● **Problem requirements**
Using the data below, return word for word every line from the one holding "que vender la" down to the one holding "En definitiva, a". Leave pictures out.

● **Available records**

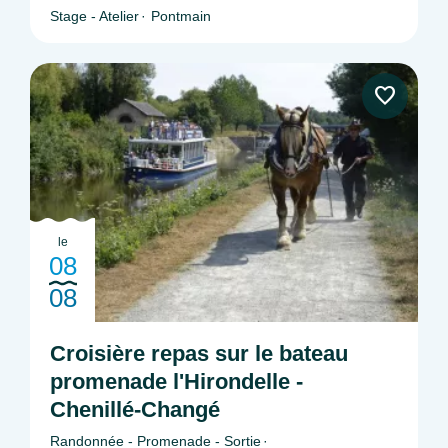
Stage - Atelier
Pontmain
le
08
08
Croisière repas sur le bateau
promenade l'Hirondelle -
Chenillé-Changé
Randonnée - Promenade - Sortie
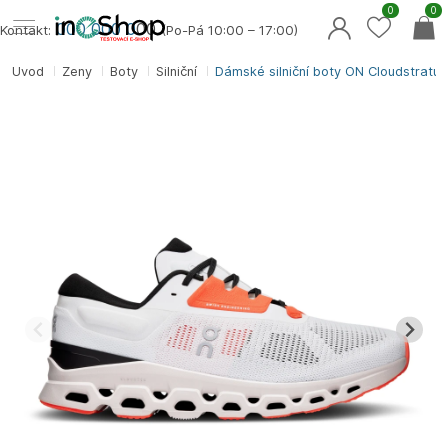
0
0
000 000 0
00
Kontakt:
(Po-Pá 10:00 – 17:00)
Úvod
Ženy
Boty
Silniční
Dámské silniční boty ON Cloudstratus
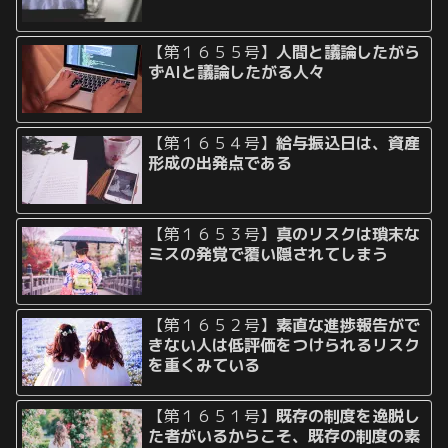
【第１６５５号】
人間と議論したがら
ずAIと議論したがる人々
【第１６５４号】
給与振込日は、資産
形成の出発点である
【第１６５３号】
真のリスクは瑣末な
ミスの発覚で覆い隠されてしまう
【第１６５２号】
素直な進捗報告がで
きない人は低評価をつけられるリスク
を重くみている
【第１６５１号】
既存の制度を逸脱し
た者がいるからこそ、既存の制度の素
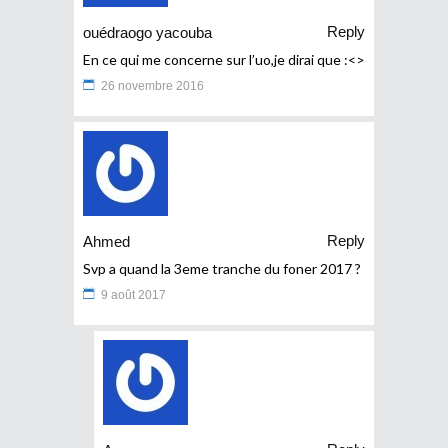
Reply
ouédraogo yacouba
En ce qui me concerne sur l’uo,je dirai que :<>
26 novembre 2016
Reply
Ahmed
Svp a quand la 3eme tranche du foner 2017 ?
9 août 2017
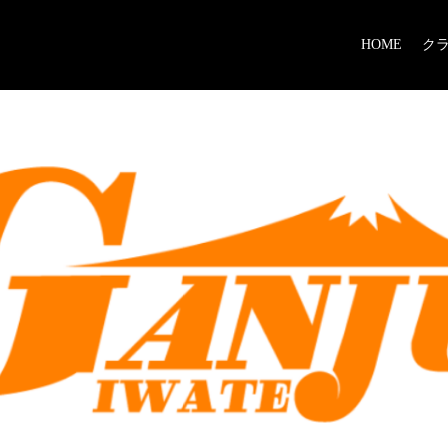
HOME
ク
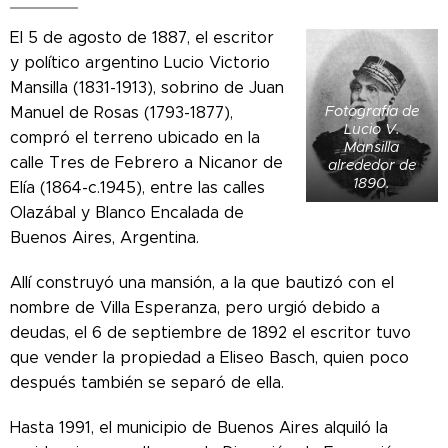
El 5 de agosto de 1887, el escritor
y político argentino Lucio Victorio
Mansilla (1831-1913), sobrino de Juan
Fotografía de
Manuel de Rosas (1793-1877),
Lucio V.
compró el terreno ubicado en la
Mansilla
calle Tres de Febrero a Nicanor de
alrededor de
1890.
Elía (1864-c.1945), entre las calles
Olazábal y Blanco Encalada de
Buenos Aires, Argentina.
Allí construyó una mansión, a la que bautizó con el
nombre de Villa Esperanza, pero urgió debido a
deudas, el 6 de septiembre de 1892 el escritor tuvo
que vender la propiedad a Eliseo Basch, quien poco
después también se separó de ella.
Hasta 1991, el municipio de Buenos Aires alquiló la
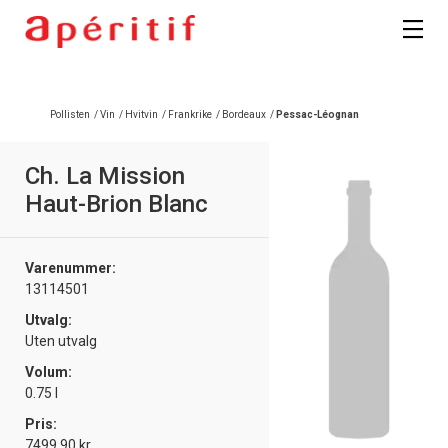
Registrer deg
Pollisten
/
Vin
/
Hvitvin
/
Frankrike
/
Bordeaux
/
Pessac-Léognan
Ch. La Mission
Haut-Brion Blanc
Varenummer:
13114501
Utvalg:
Uten utvalg
Volum:
0.75 l
Pris:
7499.90 kr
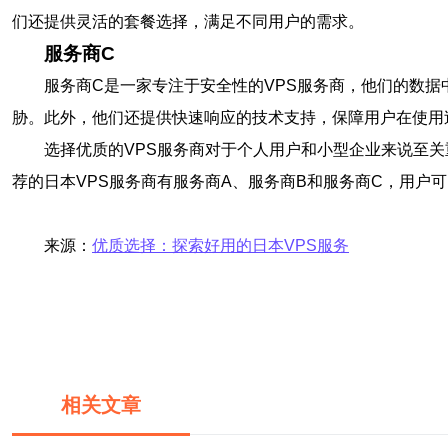
们还提供灵活的套餐选择，满足不同用户的需求。
服务商C
服务商C是一家专注于安全性的VPS服务商，他们的数
胁。此外，他们还提供快速响应的技术支持，保障用户在使用
选择优质的VPS服务商对于个人用户和小型企业来说至
荐的日本VPS服务商有服务商A、服务商B和服务商C，用户
来源：
优质选择：探索好用的日本VPS服务
相关文章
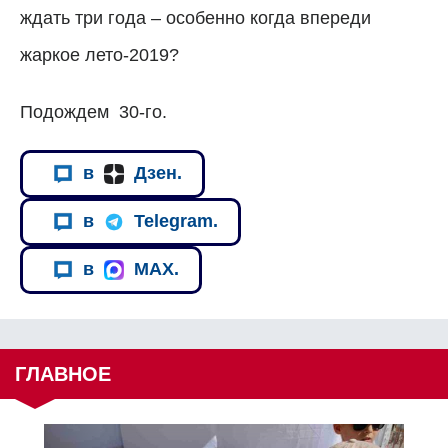
ждать три года – особенно когда впереди
жаркое лето-2019?
Подождем
30-го.
в
Дзен.
в
Telegram.
в
MAX.
ГЛАВНОЕ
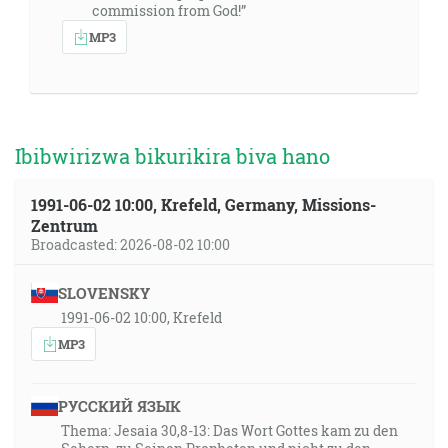
commission from God!”
MP3
Ibibwirizwa bikurikira biva hano
1991-06-02 10:00, Krefeld, Germany, Missions-
Zentrum
Broadcasted: 2026-08-02 10:00
SLOVENSKY
1991-06-02 10:00, Krefeld
MP3
РУССКИЙ ЯЗЫК
Thema: Jesaia 30,8-13: Das Wort Gottes kam zu den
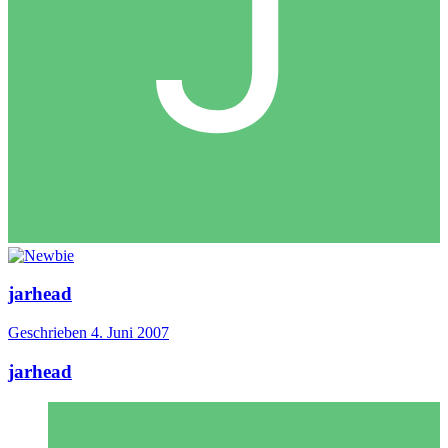
jarhead
Geschrieben
4. Juni 2007
jarhead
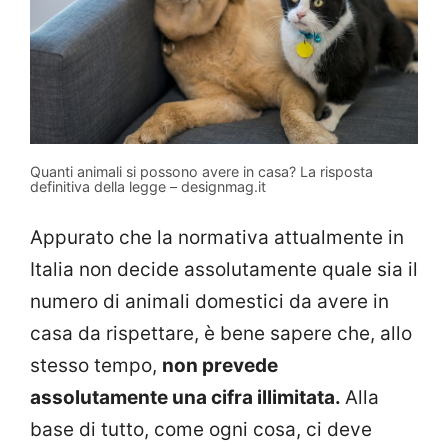
Quanti animali si possono avere in casa? La risposta
definitiva della legge – designmag.it
Appurato che la normativa attualmente in
Italia non decide assolutamente quale sia il
numero di animali domestici da avere in
casa da rispettare, è bene sapere che, allo
stesso tempo,
non prevede
assolutamente una cifra illimitata.
Alla
base di tutto, come ogni cosa, ci deve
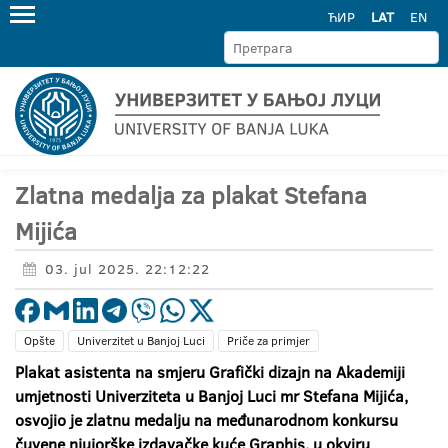
ЋИР
LAT
EN
Zlatna medalja za plakat Stefana
Mijića
03. jul 2025. 22:12:22
Opšte
Univerzitet u Banjoj Luci
Priče za primjer
Plakat asistenta na smjeru Grafički dizajn na Akademiji
umjetnosti Univerziteta u Banjoj Luci mr Stefana Mijića,
osvojio je zlatnu medalju na međunarodnom konkursu
čuvene njujorške izdavačke kuće Graphis, u okviru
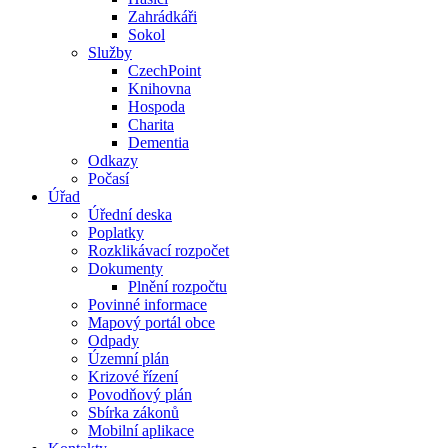
Zahrádkáři
Sokol
Služby
CzechPoint
Knihovna
Hospoda
Charita
Dementia
Odkazy
Počasí
Úřad
Úřední deska
Poplatky
Rozklikávací rozpočet
Dokumenty
Plnění rozpočtu
Povinné informace
Mapový portál obce
Odpady
Územní plán
Krizové řízení
Povodňový plán
Sbírka zákonů
Mobilní aplikace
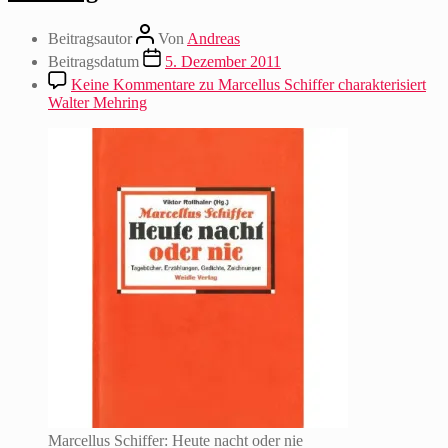
Beitragsautor
Von
Andreas
Beitragsdatum
5. Dezember 2011
Keine Kommentare
zu Marcellus Schiffer charakterisiert
Walter Mehring
Marcellus Schiffer: Heute nacht oder nie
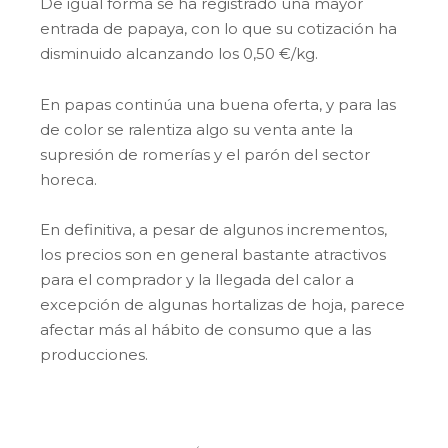
De igual forma se ha registrado una mayor
entrada de papaya, con lo que su cotización ha
disminuido alcanzando los 0,50 €/kg.
En papas continúa una buena oferta, y para las
de color se ralentiza algo su venta ante la
supresión de romerías y el parón del sector
horeca.
En definitiva, a pesar de algunos incrementos,
los precios son en general bastante atractivos
para el comprador y la llegada del calor a
excepción de algunas hortalizas de hoja, parece
afectar más al hábito de consumo que a las
producciones.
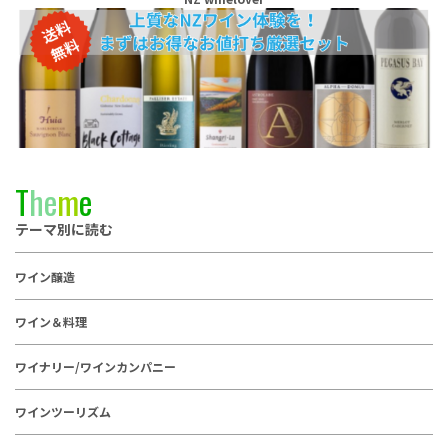
T
h
e
m
e
テーマ別に読む
ワイン醸造
ワイン＆料理
ワイナリー/ワインカンパニー
ワインツーリズム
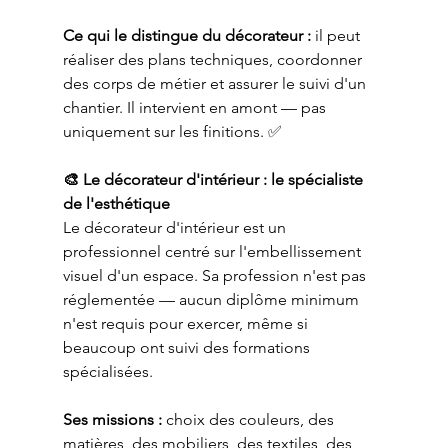
Ce qui le distingue du décorateur :
 il peut 
réaliser des plans techniques, coordonner 
des corps de métier et assurer le suivi d'un 
chantier. Il intervient en amont — pas 
uniquement sur les finitions. ✅
🎨 Le décorateur d'intérieur : le spécialiste 
de l'esthétique
Le décorateur d'intérieur est un 
professionnel centré sur l'embellissement 
visuel d'un espace. Sa profession n'est pas 
réglementée — aucun diplôme minimum 
n'est requis pour exercer, même si 
beaucoup ont suivi des formations 
spécialisées.
Ses missions :
 choix des couleurs, des 
matières, des mobiliers, des textiles, des 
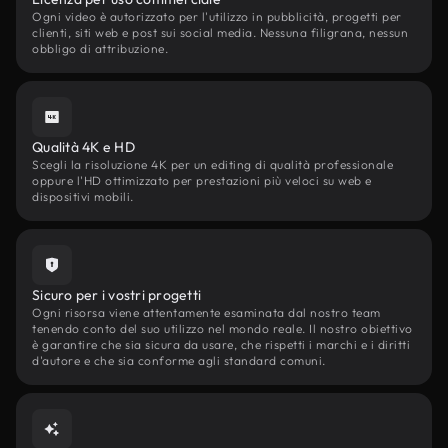
Ogni video è autorizzato per l'utilizzo in pubblicità, progetti per
clienti, siti web e post sui social media. Nessuna filigrana, nessun
obbligo di attribuzione.
Qualità 4K e HD
Scegli la risoluzione 4K per un editing di qualità professionale
oppure l'HD ottimizzato per prestazioni più veloci su web e
dispositivi mobili.
Sicuro per i vostri progetti
Ogni risorsa viene attentamente esaminata dal nostro team
tenendo conto del suo utilizzo nel mondo reale. Il nostro obiettivo
è garantire che sia sicura da usare, che rispetti i marchi e i diritti
d'autore e che sia conforme agli standard comuni.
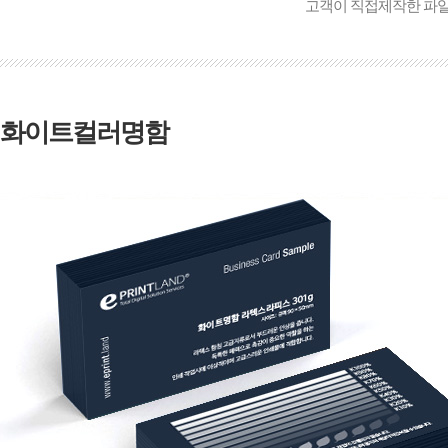
고객이 직접제작한 파
화이트컬러명함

● **Expected answer**
que vender la propiedad a Eliseo Basch, quien poco
después también se separó de ella.
Hasta 1991, el municipio de Buenos Aires alquiló la
Registrer deg
Pollisten
/
Vin
/
Hvitvin
/
Frankrike
/
Bordeaux
/
Pessac-Léognan
Ch. La Mission
Haut-Brion Blanc
Varenummer:
13114501
Utvalg:
Uten utvalg
Volum:
0.75 l
Pris:
7499.90 kr
们还提供灵活的套餐选择，满足不同用户的需求。
服务商C
服务商C是一家专注于安全性的VPS服务商，他们的数
胁。此外，他们还提供快速响应的技术支持，保障用户在使用
选择优质的VPS服务商对于个人用户和小型企业来说至
荐的日本VPS服务商有服务商A、服务商B和服务商C，用户
来源：
优质选择：探索好用的日本VPS服务
相关文章
ждать три года – особенно когда впереди
жаркое лето-2019?
Подождем
30-го.
в
Дзен.
в
Telegram.
в
MAX.
ГЛАВНОЕ
commission from God!”
MP3
Ibibwirizwa bikurikira biva hano
1991-06-02 10:00, Krefeld, Germany, Missions-
Zentrum
Broadcasted: 2026-08-02 10:00
SLOVENSKY
1991-06-02 10:00, Krefeld
MP3
РУССКИЙ ЯЗЫК
Thema: Jesaia 30,8-13: Das Wort Gottes kam zu den
jarhead
Geschrieben
4. Juni 2007
jarhead
Quanti animali si possono avere in casa? La risposta
definitiva della legge – designmag.it
Appurato che la normativa attualmente in
Italia non decide assolutamente quale sia il
numero di animali domestici da avere in
casa da rispettare, è bene sapere che, allo
stesso tempo,
non prevede
assolutamente una cifra illimitata.
Alla
base di tutto, come ogni cosa, ci deve
ЋИР
LAT
EN
Zlatna medalja za plakat Stefana
Mijića
03. jul 2025. 22:12:22
Opšte
Univerzitet u Banjoj Luci
Priče za primjer
Plakat asistenta na smjeru Grafički dizajn na Akademiji
umjetnosti Univerziteta u Banjoj Luci mr Stefana Mijića,
osvojio je zlatnu medalju na međunarodnom konkursu
čuvene njujorške izdavačke kuće Graphis, u okviru
Zahrádkáři
Sokol
Služby
CzechPoint
Knihovna
Hospoda
Charita
Dementia
Odkazy
Počasí
Úřad
Úřední deska
Poplatky
Rozklikávací rozpočet
Dokumenty
Plnění rozpočtu
Povinné informace
Mapový portál obce
Odpady
Územní plán
Krizové řízení
Povodňový plán
Sbírka zákonů
Mobilní aplikace
Beitragsautor
Von
Andreas
Beitragsdatum
5. Dezember 2011
Keine Kommentare
zu Marcellus Schiffer charakterisiert
Walter Mehring
Marcellus Schiffer: Heute nacht oder nie
De igual forma se ha registrado una mayor
entrada de papaya, con lo que su cotización ha
disminuido alcanzando los 0,50 €/kg.
En papas continúa una buena oferta, y para las
de color se ralentiza algo su venta ante la
supresión de romerías y el parón del sector
horeca.
En definitiva, a pesar de algunos incrementos,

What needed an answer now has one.